The divorce issue has now moved on and the argument is about the phraseology of the referendum question. I remain adamantly against the referendum per se. For me divorce is a civil right, which, like other civil rights, should not be conditioned to the will of the majority.

If I am wrong and divorce is not currently judged to be a civil right, then we should stay put until there is a parliamentary majority that opines differently. I cannot help feeling that the anti-divorce movement is pushing for a referendum in the hope that this will shelve the issue and tie the hands of the next government that would not dare go against the electorate’s opinion as expressed in a specific referendum. Their insistence on a simple ‘yes – no’ question raises my suspicion. The referendum question, now that it seems that a referendum is a foregone conclusion, has to be simple but not simplistic.
A straight yes or no question would be simplistic. A question with the basic parameters regarding access conditionality and rights of minor children can still be simple without being simplistic.

* * *

Bankers’ pay is in the news again. The chief executives of Royal Bank of Scotland, which escaped death only due to the British taxpayers’ direct bailout, and Barclays Bank, which escaped death due to two strokes of luck and the cheap money pumped into the economy by the main world central banks, have been awarded multi-million dollar 2010 bonuses in the form of share rights that remain blocked for a number of years.

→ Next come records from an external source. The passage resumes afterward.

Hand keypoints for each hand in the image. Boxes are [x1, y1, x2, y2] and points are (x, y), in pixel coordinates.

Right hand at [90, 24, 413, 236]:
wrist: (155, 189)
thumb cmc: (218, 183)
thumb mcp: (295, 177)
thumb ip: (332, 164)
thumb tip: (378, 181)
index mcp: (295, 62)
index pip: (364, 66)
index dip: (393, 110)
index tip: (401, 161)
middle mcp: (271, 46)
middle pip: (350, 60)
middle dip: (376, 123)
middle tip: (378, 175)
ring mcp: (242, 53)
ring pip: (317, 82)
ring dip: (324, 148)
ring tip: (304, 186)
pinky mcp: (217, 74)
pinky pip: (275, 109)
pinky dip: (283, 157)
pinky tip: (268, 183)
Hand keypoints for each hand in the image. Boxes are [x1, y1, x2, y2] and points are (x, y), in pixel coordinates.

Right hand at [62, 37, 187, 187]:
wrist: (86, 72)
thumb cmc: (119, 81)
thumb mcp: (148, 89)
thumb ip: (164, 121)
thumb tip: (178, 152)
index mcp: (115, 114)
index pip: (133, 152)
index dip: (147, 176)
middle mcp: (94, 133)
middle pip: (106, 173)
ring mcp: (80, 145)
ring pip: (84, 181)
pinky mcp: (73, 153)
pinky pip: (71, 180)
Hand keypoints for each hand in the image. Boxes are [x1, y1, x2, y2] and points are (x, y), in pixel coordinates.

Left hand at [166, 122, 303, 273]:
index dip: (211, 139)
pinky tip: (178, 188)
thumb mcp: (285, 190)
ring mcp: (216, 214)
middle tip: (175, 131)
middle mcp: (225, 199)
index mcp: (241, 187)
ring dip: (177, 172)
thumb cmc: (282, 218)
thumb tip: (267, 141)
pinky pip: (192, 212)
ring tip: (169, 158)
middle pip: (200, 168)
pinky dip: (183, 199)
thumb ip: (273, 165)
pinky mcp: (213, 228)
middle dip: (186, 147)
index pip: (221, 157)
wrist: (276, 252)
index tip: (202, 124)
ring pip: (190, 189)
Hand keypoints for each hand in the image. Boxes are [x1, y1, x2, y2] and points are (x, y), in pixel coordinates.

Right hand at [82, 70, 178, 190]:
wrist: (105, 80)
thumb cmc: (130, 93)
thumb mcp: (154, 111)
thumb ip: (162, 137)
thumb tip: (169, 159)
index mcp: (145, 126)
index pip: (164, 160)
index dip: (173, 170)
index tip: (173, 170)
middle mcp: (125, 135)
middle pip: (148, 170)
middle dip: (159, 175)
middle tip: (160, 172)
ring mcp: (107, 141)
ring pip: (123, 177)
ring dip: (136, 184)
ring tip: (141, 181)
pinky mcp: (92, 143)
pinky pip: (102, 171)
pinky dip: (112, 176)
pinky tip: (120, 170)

Bankers are a special breed. They can destroy the financial world as they did in 2007/2008, forcing governments and central banks to put up taxpayers’ money to come to their rescue, but as recovery depends on their good health they cannot be fairly punished for their misdeeds.

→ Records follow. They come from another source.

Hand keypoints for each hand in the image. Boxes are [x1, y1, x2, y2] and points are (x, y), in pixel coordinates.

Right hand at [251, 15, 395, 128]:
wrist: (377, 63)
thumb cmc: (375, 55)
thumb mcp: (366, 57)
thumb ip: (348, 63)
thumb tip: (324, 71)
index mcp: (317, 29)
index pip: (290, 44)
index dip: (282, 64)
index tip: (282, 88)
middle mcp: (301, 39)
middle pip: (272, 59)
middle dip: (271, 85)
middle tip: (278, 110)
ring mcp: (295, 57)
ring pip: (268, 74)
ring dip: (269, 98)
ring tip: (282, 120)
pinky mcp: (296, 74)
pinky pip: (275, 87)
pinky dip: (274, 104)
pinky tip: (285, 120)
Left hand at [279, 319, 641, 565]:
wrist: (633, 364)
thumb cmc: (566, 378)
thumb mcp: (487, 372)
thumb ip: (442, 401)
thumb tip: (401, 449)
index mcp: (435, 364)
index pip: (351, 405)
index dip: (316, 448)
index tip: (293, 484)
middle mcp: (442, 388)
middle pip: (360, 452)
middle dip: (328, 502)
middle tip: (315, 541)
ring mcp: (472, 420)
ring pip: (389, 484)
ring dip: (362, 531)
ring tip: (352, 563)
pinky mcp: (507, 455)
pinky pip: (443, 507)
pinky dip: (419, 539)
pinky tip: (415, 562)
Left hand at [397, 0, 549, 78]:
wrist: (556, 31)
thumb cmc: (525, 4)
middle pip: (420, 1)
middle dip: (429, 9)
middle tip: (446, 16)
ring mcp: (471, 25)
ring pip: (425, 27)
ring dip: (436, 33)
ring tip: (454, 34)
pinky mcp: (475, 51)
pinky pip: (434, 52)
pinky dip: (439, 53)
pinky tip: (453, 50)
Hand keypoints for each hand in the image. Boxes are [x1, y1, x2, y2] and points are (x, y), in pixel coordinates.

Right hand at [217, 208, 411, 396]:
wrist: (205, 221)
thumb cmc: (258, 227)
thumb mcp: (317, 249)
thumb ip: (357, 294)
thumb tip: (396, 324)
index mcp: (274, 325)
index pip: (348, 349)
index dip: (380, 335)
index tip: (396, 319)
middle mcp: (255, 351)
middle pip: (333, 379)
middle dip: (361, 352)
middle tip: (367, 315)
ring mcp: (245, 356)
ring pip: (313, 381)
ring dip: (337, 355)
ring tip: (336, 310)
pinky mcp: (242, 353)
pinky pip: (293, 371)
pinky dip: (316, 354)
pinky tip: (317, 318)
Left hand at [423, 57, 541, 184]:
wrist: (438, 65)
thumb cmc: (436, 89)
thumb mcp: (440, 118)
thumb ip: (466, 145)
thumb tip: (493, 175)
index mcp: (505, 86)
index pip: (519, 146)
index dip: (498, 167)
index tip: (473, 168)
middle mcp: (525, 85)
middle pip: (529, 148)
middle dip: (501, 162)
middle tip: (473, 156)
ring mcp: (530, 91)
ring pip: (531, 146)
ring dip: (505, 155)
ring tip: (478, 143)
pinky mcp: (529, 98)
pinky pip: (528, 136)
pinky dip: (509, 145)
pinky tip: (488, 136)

On the contrary, when things return to normality, bankers in full knowledge of their critical importance for recovery, start behaving with impunity and demand outrageous pay packets as they start making money again, building positions leading to the next financial crisis. I don’t think that any banker who relies on deposits guaranteed by taxpayers should be entitled to million dollar bonuses. If investment bankers still consider themselves masters of the universe, they should move their profession to hedge funds sourced by fully exposed and unguaranteed investors’ money.

Utility banking and casino banking cannot be left to reside in the same institution whatever the short-term consequences. Any revised regulation that overlooks this separation is deficient.

* * *

As Air Malta continues to sink further into the red, and the rescue money taxpayers invested continue to be eroded by accumulating losses rather than restructuring investments, we are gradually sliding into a blame game where parties with vested interests attempt pain distribution on the basis of blame apportionment as they perceive it. I hope that while negotiations are going on with unions defending the workers and the government defending its legacy, there will be a voice for the taxpayer.

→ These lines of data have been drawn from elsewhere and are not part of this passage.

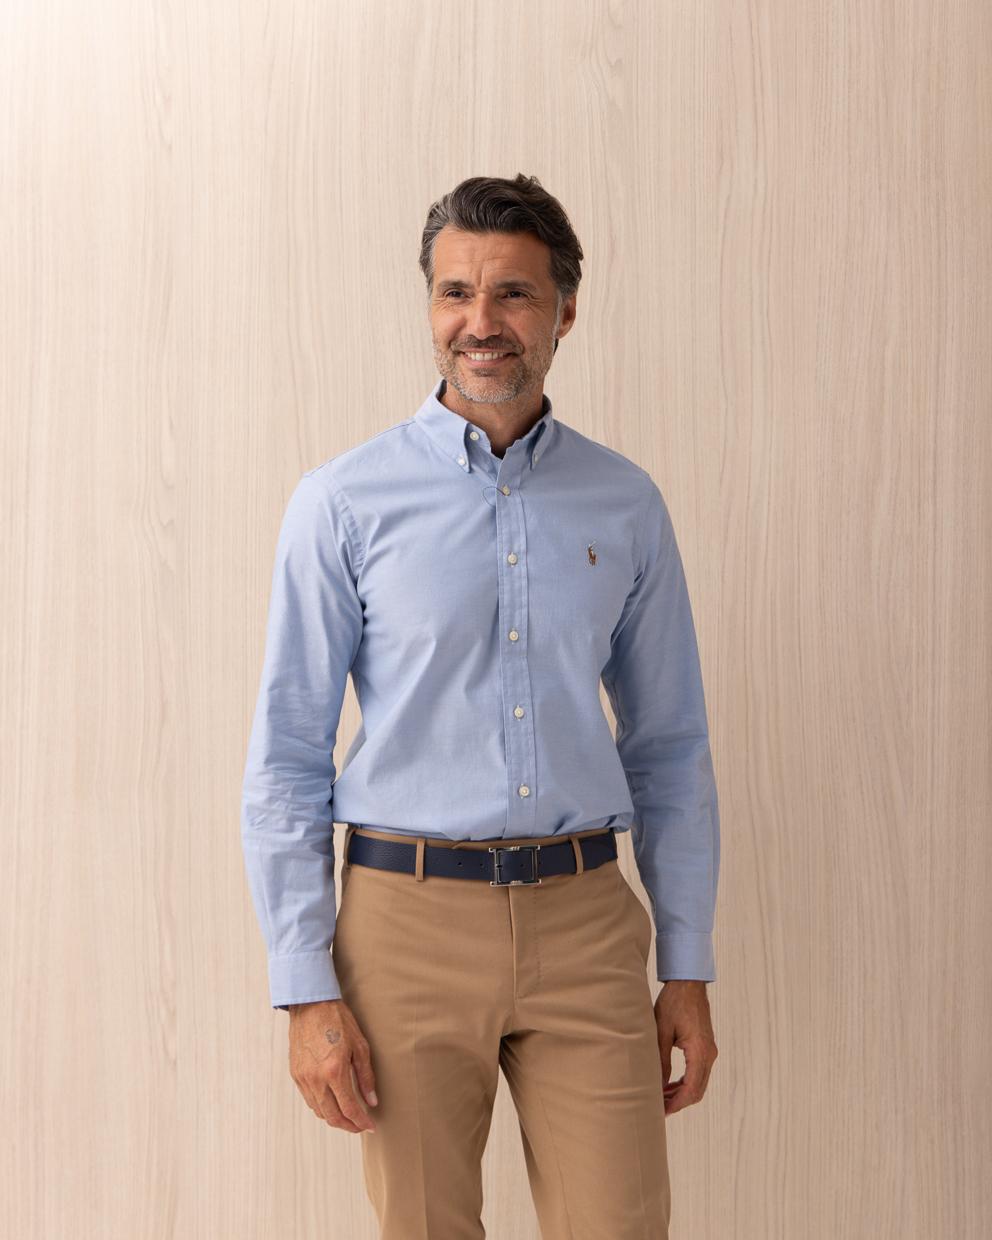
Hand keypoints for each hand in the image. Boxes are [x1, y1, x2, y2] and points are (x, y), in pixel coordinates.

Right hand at [288, 999, 378, 1132]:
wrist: (311, 1005)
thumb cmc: (338, 1021)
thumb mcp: (360, 1046)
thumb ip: (365, 1077)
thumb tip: (371, 1101)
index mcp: (334, 1071)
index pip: (349, 1108)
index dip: (361, 1122)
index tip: (371, 1127)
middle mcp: (316, 1079)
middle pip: (332, 1117)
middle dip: (348, 1126)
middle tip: (360, 1126)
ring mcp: (303, 1078)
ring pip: (319, 1111)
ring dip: (334, 1118)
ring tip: (348, 1116)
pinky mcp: (295, 1074)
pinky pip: (309, 1099)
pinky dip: (322, 1107)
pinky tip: (332, 1102)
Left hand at [654, 980, 717, 1114]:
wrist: (688, 983)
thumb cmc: (673, 1003)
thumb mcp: (661, 1031)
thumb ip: (661, 1060)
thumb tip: (658, 1086)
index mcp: (700, 1051)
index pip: (691, 1089)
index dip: (676, 1104)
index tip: (661, 1111)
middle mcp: (709, 1054)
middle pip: (697, 1091)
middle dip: (678, 1102)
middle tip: (658, 1109)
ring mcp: (709, 1051)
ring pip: (699, 1083)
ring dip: (681, 1093)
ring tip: (661, 1098)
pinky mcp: (706, 1047)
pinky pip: (698, 1072)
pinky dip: (685, 1082)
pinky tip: (669, 1084)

We cannot have another shipyard, even if the EU were to permit it. The moment the government took a (good) decision to allow low cost airlines to operate to Malta in the wider interest of our tourist industry, it should have immediately pre-empted a thorough restructuring of Air Malta to permit it to compete in the radically changed environment without being burdened by its heavy legacy costs.

Now that we have wasted valuable time and precious money watching Air Malta sink under the burden of its legacy costs, it would lead to nowhere if we base Air Malta’s restructuring on a deadly blame game. I honestly doubt if Air Malta is still in a state of repair. Maybe it is better to consider the formation of a new Air Malta which would buy from the old Air Malta its valuable assets, including fleet, slots and intellectual rights, and re-build it from scratch on a competitive cost structure without its legacy burdens. The GM model used by the US government is worth bearing in mind. The rest can wait.